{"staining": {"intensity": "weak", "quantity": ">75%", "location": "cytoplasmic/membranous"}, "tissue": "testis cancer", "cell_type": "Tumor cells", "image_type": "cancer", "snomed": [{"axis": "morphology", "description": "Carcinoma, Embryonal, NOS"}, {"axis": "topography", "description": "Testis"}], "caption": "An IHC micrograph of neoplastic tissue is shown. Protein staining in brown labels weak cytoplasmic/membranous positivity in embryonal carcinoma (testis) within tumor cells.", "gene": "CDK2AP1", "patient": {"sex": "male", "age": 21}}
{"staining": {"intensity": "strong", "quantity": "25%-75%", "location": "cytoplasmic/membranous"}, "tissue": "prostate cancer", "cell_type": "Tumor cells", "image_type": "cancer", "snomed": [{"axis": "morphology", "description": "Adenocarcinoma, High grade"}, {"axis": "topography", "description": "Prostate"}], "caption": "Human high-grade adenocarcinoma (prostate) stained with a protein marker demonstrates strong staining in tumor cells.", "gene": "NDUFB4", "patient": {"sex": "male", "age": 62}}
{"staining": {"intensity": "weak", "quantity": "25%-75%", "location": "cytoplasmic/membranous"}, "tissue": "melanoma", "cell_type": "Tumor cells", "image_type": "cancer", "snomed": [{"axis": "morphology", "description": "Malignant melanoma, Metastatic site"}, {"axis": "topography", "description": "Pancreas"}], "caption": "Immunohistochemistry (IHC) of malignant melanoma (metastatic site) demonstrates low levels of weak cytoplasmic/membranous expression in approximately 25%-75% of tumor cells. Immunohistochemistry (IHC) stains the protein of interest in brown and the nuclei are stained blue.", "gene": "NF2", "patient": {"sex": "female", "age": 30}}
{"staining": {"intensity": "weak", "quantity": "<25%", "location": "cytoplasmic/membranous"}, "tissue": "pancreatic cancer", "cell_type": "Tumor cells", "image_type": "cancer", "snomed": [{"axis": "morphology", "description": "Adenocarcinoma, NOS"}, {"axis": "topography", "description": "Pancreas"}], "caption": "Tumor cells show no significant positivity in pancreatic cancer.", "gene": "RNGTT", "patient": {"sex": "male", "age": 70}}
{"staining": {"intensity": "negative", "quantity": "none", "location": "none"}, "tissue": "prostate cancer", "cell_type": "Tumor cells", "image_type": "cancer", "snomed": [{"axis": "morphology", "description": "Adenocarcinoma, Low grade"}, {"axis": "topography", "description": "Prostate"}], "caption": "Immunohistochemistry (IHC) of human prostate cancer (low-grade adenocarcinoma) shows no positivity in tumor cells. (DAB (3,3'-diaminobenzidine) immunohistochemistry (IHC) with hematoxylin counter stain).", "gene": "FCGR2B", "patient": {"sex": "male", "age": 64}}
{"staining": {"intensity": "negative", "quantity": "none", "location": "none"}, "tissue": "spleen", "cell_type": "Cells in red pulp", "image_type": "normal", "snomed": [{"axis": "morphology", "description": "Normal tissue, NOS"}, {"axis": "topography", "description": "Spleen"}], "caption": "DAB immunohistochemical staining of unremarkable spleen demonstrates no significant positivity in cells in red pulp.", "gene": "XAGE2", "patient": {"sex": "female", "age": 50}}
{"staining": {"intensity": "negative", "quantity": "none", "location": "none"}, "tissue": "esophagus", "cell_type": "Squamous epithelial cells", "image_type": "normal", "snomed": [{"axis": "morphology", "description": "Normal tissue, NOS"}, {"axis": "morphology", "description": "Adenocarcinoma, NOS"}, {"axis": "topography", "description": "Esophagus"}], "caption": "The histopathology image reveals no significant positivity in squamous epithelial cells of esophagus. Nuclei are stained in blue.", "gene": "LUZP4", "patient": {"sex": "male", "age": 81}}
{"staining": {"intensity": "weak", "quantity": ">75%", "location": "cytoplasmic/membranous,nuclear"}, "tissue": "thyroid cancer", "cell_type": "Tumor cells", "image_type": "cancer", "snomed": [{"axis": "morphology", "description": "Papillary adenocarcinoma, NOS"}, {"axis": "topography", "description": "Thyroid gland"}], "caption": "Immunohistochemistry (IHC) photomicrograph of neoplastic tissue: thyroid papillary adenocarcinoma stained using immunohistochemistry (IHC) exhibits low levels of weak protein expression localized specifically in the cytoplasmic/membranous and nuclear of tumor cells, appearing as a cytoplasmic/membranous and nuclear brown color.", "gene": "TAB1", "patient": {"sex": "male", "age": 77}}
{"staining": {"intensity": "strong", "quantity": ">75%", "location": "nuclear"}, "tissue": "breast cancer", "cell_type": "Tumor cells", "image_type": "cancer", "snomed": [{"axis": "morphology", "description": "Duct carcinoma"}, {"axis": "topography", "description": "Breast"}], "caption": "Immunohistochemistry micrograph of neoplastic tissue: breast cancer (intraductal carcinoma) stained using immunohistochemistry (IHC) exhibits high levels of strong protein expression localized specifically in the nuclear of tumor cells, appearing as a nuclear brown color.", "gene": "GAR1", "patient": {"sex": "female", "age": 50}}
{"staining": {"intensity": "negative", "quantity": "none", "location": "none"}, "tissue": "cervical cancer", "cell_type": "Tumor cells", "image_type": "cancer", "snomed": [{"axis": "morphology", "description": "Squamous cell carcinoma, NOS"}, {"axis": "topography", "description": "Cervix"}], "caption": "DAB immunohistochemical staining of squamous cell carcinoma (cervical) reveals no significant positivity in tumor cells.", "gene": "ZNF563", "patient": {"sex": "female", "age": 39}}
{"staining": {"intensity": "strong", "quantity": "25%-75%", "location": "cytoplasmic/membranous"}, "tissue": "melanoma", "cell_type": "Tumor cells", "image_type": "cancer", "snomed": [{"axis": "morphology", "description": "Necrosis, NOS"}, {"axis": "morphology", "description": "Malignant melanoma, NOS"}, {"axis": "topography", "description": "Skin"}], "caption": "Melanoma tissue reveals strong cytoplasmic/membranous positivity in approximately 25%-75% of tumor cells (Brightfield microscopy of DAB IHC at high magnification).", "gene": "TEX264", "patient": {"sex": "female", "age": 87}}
· · ·
• _Activity_: The data must be given again in full, exactly as written.

• _Result for this exercise_:
{"staining": {"intensity": "weak", "quantity": ">75%", "location": "cytoplasmic/membranous"}, "tissue": "testis cancer", "cell_type": "Tumor cells", "image_type": "cancer", "snomed": [{"axis": "morphology", "description": "Carcinoma, Embryonal, NOS"}, {"axis": "topography", "description": "Testis"}], "caption": "An IHC micrograph of neoplastic tissue is shown. Protein staining in brown labels weak cytoplasmic/membranous positivity in embryonal carcinoma (testis) within tumor cells.", "gene": "CDK2AP1", "patient": {"sex": "male", "age": 21}}
{"staining": {"intensity": "strong", "quantity": "25%-75%", "location": "cytoplasmic/membranous"}, "tissue": "prostate cancer", "cell_type": "Tumor cells", "image_type": "cancer", "snomed": [{"axis": "morphology", "description": "Adenocarcinoma, High grade"}, {"axis": "topography", "description": "Prostate"}], "caption": "Human high-grade adenocarcinoma (prostate) stained with a protein marker demonstrates strong staining in tumor cells.", "gene": "NDUFB4", "patient": {"sex": "male", "age": 62}}
{"staining": {"intensity": "weak", "quantity": "25%-75%", "location": "cytoplasmic/membranous"}, "tissue": "melanoma", "cell_type": "Tumor cells", "image_type": "cancer", "snomed": [{"axis": "morphology", "description": "Malignant melanoma, Metastatic site"}, {"axis": "topography", "description": "Pancreas"}], "caption": "Immunohistochemistry (IHC) of malignant melanoma (metastatic site) demonstrates low levels of weak cytoplasmic/membranous expression in approximately 25%-75% of tumor cells. Immunohistochemistry (IHC) stains the protein of interest in brown and the nuclei are stained blue.", "gene": "NF2", "patient": {"sex": "female", "age": 30}}
{"staining": {"intensity": "weak", "quantity": "<25%", "location": "cytoplasmic/membranous"}, "tissue": "pancreatic cancer", "cell_type": "Tumor cells", "image_type": "cancer", "snomed": [{"axis": "morphology", "description": "Adenocarcinoma, NOS"}, {"axis": "topography", "description": "Pancreas"}], "caption": "Tumor cells show no significant positivity in pancreatic cancer.", "gene": "RNGTT", "patient": {"sex": "male", "age": 70}}
{"staining": {"intensity": "negative", "quantity": "none", "location": "none"}, "tissue": "prostate cancer", "cell_type": "Tumor cells", "image_type": "cancer", "snomed": [{"axis": "morphology", "description": "Adenocarcinoma, Low grade"}, {"axis": "topography", "description": "Prostate"}], "caption": "Immunohistochemistry (IHC) of human prostate cancer (low-grade adenocarcinoma) shows no positivity in tumor cells. (DAB (3,3'-diaminobenzidine) immunohistochemistry (IHC) with hematoxylin counter stain).", "gene": "FCGR2B", "patient": {"sex": "male", "age": 64}}
{"staining": {"intensity": "negative", "quantity": "none", "location": "none"}, "tissue": "spleen", "cell_type": "Cells in red pulp", "image_type": "normal", "snomed": [{"axis": "morphology", "description": "Normal tissue, NOS"}, {"axis": "topography", "description": "Spleen"}], "caption": "DAB immunohistochemical staining of unremarkable spleen demonstrates no significant positivity in cells in red pulp.", "gene": "XAGE2", "patient": {"sex": "female", "age": 50}}
{"staining": {"intensity": "negative", "quantity": "none", "location": "none"}, "tissue": "esophagus", "cell_type": "Squamous epithelial cells", "image_type": "normal", "snomed": [{"axis": "morphology", "description": "Normal tissue, NOS"}, {"axis": "morphology", "description": "Adenocarcinoma, NOS"}, {"axis": "topography", "description": "Esophagus"}], "caption": "The histopathology image reveals no significant positivity in squamous epithelial cells of esophagus. Nuclei are stained in blue.", "gene": "LUZP4", "patient": {"sex": "male", "age": 81}}
{"staining": {"intensity": "weak", "quantity": ">75%", "location": "cytoplasmic/membranous,nuclear"}, "tissue": "thyroid cancer", "cell_type": "Tumor cells", "image_type": "cancer", "snomed": [{"axis": "morphology", "description": "Papillary adenocarcinoma, NOS"}, {"axis": "topography", "description": "Thyroid gland"}], "caption": "Immunohistochemistry (IHC) photomicrograph of neoplastic tissue: thyroid papillary adenocarcinoma stained using immunohistochemistry (IHC) exhibits low levels of weak protein expression localized specifically in the cytoplasmic/membranous and nuclear of tumor cells, appearing as a cytoplasmic/membranous and nuclear brown color.", "gene": "TAB1", "patient": {"sex": "male", "age": 77}}
{"staining": {"intensity": "strong", "quantity": ">75%", "location": "nuclear"}, "tissue": "breast cancer", "cell_type": "Tumor cells", "image_type": "cancer", "snomed": [{"axis": "morphology", "description": "Duct carcinoma"}, {"axis": "topography", "description": "Breast"}], "caption": "Immunohistochemistry micrograph of neoplastic tissue: breast cancer (intraductal carcinoma) stained using immunohistochemistry (IHC) exhibits high levels of strong protein expression localized specifically in the nuclear of tumor cells, appearing as a nuclear brown color.", "gene": "GAR1", "patient": {"sex": "female", "age": 50}}
{"staining": {"intensity": "negative", "quantity": "none", "location": "none"}, "tissue": "cervical cancer", "cell_type": "Tumor cells", "image_type": "cancer", "snomed": [{"axis": "morphology", "description": "Squamous cell carcinoma, NOS"}, {"axis": "topography", "description": "Cervix"}], "caption": "DAB immunohistochemical staining of squamous cell carcinoma (cervical) reveals no significant positivity in tumor cells.", "gene": "ZNF563", "patient": {"sex": "female", "age": 39}}
{"staining": {"intensity": "strong", "quantity": "25%-75%", "location": "cytoplasmic/membranous"}, "tissue": "melanoma", "cell_type": "Tumor cells", "image_type": "cancer", "snomed": [{"axis": "morphology", "description": "Necrosis, NOS"}, {"axis": "morphology", "description": "Malignant melanoma, NOS"}, {"axis": "topography", "description": "Skin"}], "caption": "Melanoma tissue reveals strong cytoplasmic/membranous positivity in approximately 25%-75% of tumor cells (Brightfield microscopy of DAB IHC at high magnification).", "gene": "TEX264", "patient": {"sex": "female", "age": 87}}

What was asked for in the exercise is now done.